On the other hand, several factors may indicate police conduct so coercive that a reasonable person, regardless of the overt intentions of his or her will, would not feel free to ignore police questioning and simply walk away.[11] Among . . . these . . . are whether the police: physically block an individual's path; place implicit restraints on a citizen's freedom by retaining his or her ticket for more than a minimal amount of time or by taking the ticket over to an airline ticket counter; intimate that an investigation has focused on an individual; or indicate that a failure to respond to questioning or a request to search suggests guilt.
[11] The Supreme Court has indicated that a court must go behind a reported verbal consent to determine if consent was truly voluntary under all the circumstances, for acquiescence may not substitute for free consent. See, e.g., Bumper v. North Carolina, 391 U.S. 543, 548-49, 88 S.Ct. 1788, 1791-92, 20 L.Ed.2d 797 (1968).
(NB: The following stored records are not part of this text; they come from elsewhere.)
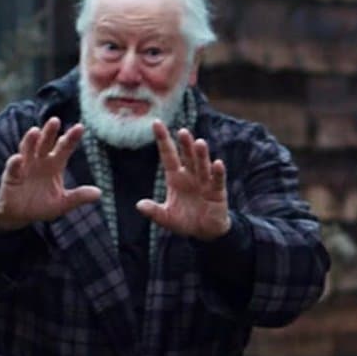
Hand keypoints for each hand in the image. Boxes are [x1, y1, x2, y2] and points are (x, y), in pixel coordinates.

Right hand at [0, 118, 100, 230]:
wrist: (20, 216)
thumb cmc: (42, 206)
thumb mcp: (63, 203)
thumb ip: (78, 197)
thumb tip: (99, 193)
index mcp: (54, 165)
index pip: (64, 148)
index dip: (71, 138)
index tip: (80, 127)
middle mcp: (40, 162)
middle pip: (45, 143)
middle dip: (49, 132)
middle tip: (55, 120)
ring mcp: (24, 167)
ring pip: (27, 150)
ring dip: (30, 141)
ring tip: (35, 131)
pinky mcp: (11, 177)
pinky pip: (13, 168)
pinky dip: (15, 164)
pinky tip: (18, 159)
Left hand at [137, 120, 230, 240]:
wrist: (205, 232)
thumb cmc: (184, 221)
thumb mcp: (166, 218)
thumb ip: (154, 212)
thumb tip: (139, 205)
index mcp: (175, 178)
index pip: (168, 155)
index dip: (163, 140)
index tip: (156, 123)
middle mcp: (190, 176)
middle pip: (187, 157)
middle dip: (185, 144)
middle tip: (182, 131)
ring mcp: (205, 182)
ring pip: (202, 165)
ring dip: (201, 155)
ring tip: (199, 143)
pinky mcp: (217, 192)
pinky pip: (217, 180)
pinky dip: (217, 173)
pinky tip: (217, 164)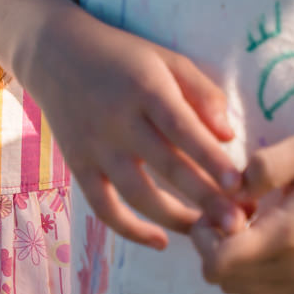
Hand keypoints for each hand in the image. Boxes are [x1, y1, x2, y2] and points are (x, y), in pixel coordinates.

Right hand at [25, 7, 242, 250]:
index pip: (182, 129)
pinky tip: (159, 241)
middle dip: (205, 199)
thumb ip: (202, 92)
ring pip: (137, 193)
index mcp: (144, 88)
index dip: (211, 159)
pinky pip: (102, 206)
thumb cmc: (122, 56)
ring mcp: (95, 145)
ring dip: (175, 218)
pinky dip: (129, 229)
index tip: (240, 185)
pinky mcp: (78, 164)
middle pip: (166, 167)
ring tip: (208, 234)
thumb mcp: (165, 59)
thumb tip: (229, 137)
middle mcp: (117, 120)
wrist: (53, 51)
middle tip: (237, 225)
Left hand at [190, 133, 293, 293]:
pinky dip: (252, 274)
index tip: (224, 207)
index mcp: (288, 238)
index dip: (205, 236)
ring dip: (232, 263)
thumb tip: (229, 189)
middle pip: (223, 280)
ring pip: (241, 291)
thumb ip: (260, 167)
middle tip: (234, 214)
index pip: (218, 264)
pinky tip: (266, 240)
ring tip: (249, 227)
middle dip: (214, 247)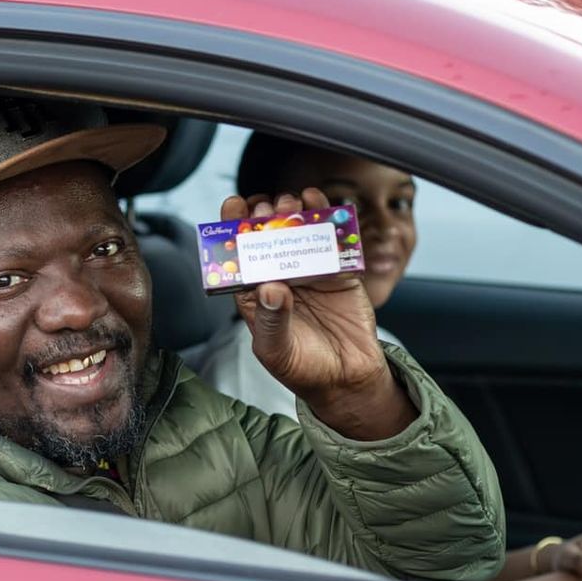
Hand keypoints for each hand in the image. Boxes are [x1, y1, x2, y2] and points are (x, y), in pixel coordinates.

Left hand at [222, 188, 412, 439]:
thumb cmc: (303, 369)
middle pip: (267, 235)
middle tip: (266, 209)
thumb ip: (271, 320)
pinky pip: (330, 238)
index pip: (239, 254)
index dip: (233, 227)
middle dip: (263, 216)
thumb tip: (269, 288)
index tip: (233, 206)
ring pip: (296, 230)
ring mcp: (309, 271)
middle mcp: (279, 276)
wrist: (348, 379)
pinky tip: (315, 201)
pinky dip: (325, 216)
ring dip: (291, 211)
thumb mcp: (277, 350)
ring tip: (289, 204)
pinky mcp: (338, 271)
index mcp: (255, 293)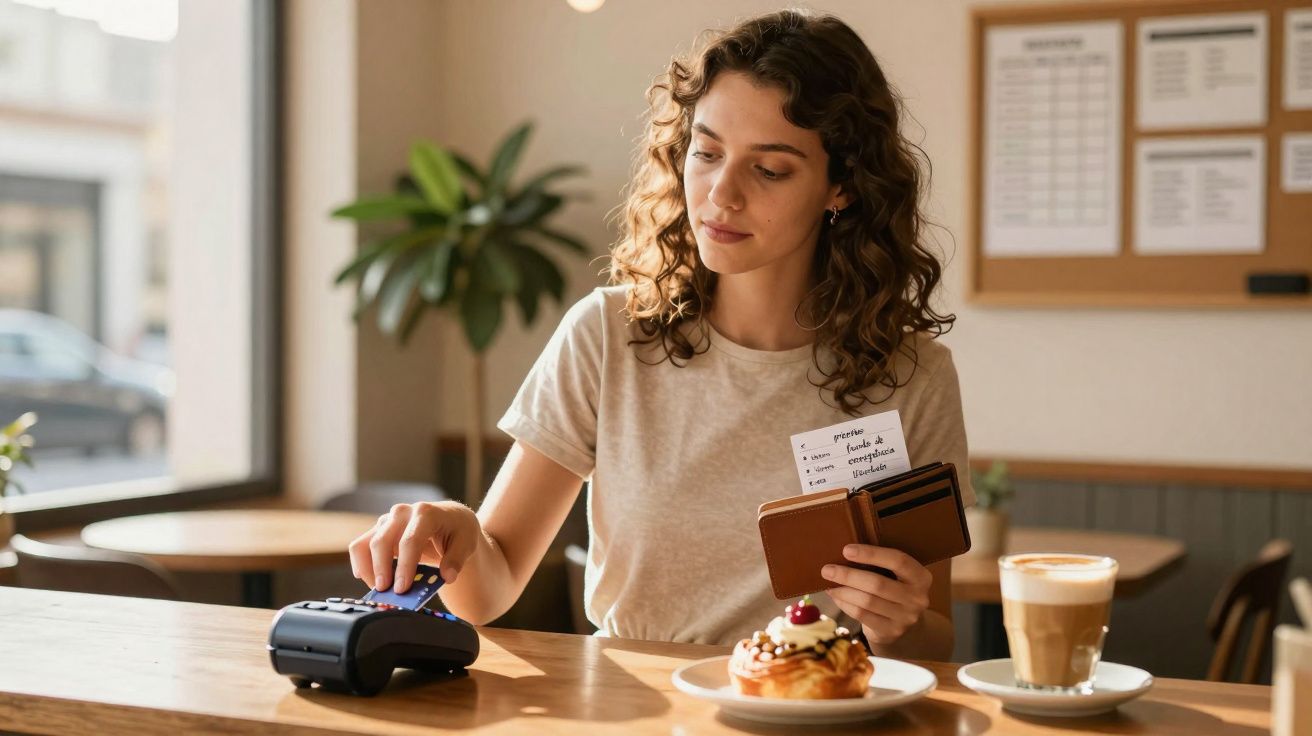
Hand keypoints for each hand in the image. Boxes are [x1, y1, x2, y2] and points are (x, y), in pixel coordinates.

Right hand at [347, 501, 480, 593]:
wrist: (449, 518)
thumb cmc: (458, 530)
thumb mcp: (467, 542)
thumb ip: (457, 559)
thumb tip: (447, 576)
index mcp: (426, 513)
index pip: (410, 540)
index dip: (405, 566)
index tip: (402, 588)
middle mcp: (402, 513)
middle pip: (382, 541)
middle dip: (382, 569)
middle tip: (387, 593)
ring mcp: (387, 521)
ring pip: (365, 543)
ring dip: (368, 569)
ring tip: (379, 590)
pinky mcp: (378, 531)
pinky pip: (360, 547)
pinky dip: (361, 565)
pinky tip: (369, 580)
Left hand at [821, 544, 932, 645]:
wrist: (902, 623)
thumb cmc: (893, 588)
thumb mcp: (896, 575)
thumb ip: (880, 564)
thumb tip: (844, 552)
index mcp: (921, 577)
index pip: (898, 561)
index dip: (872, 554)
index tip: (846, 550)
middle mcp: (918, 598)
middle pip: (878, 584)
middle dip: (849, 575)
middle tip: (827, 570)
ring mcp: (906, 618)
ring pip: (867, 601)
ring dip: (843, 591)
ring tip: (828, 583)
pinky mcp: (891, 631)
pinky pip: (862, 615)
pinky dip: (845, 604)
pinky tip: (835, 596)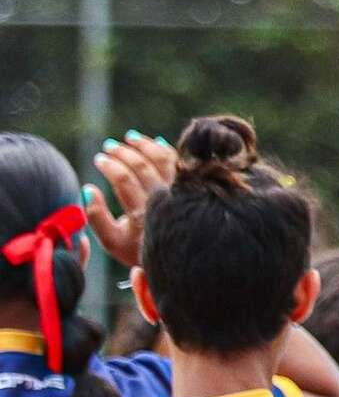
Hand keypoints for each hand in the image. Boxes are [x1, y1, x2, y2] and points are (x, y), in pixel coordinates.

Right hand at [85, 131, 176, 267]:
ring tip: (130, 137)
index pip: (124, 180)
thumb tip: (88, 188)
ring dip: (146, 146)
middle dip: (124, 153)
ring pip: (165, 161)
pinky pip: (181, 164)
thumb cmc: (138, 250)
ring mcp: (181, 194)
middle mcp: (164, 202)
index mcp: (142, 214)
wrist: (177, 258)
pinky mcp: (192, 190)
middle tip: (109, 146)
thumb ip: (96, 217)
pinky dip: (167, 150)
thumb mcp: (112, 241)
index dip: (110, 166)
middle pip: (143, 168)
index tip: (99, 159)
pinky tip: (154, 142)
(Citations omitted.) In Waksal the appellate court accepted as highly material appellant's contention that police retention of his ticket and license while interrogating him — and until after he consented to accompany them to an office — led him to believe he was not free to leave, and indicated that this cast doubt on the voluntariness of his consent to accompany the police to an office and the subsequent search. Id. at 660.
In the instant case, the trial court made no finding as to the legality of the police conduct; yet it applied the clear and convincing standard to the question of voluntariness of appellee's consent to the search. It was incumbent upon the trial court to determine whether the police retained appellee's driver's license and ticket throughout the encounter or promptly returned them to appellee. The former conduct could transform an encounter to a seizure if appellee's freedom was thereby restrained. United States v. Puglisi, 723 F.2d 779, 783, (11th Cir. 1984); United States v. Berry, 670 F.2d 583, 597 (5th Cir. 1982) (en banc).
While the clear and convincing standard applies when the question of voluntariness of consent to a search arises following improper police activity, if police conduct is lawful and proper prior to alleged voluntary consent, the test is one of preponderance of the evidence. On remand, the trial court is directed to determine if the former or the latter occurred and then to apply the proper evidentiary standard.
Because both parties have had their opportunity to present their cases before the trial court, this decision contemplates that on remand the trial court make this determination and apply the appropriate evidentiary standard on the existing record.
DOWNEY, J., and WETHERINGTON, GERALD T., Associate Judge, concur.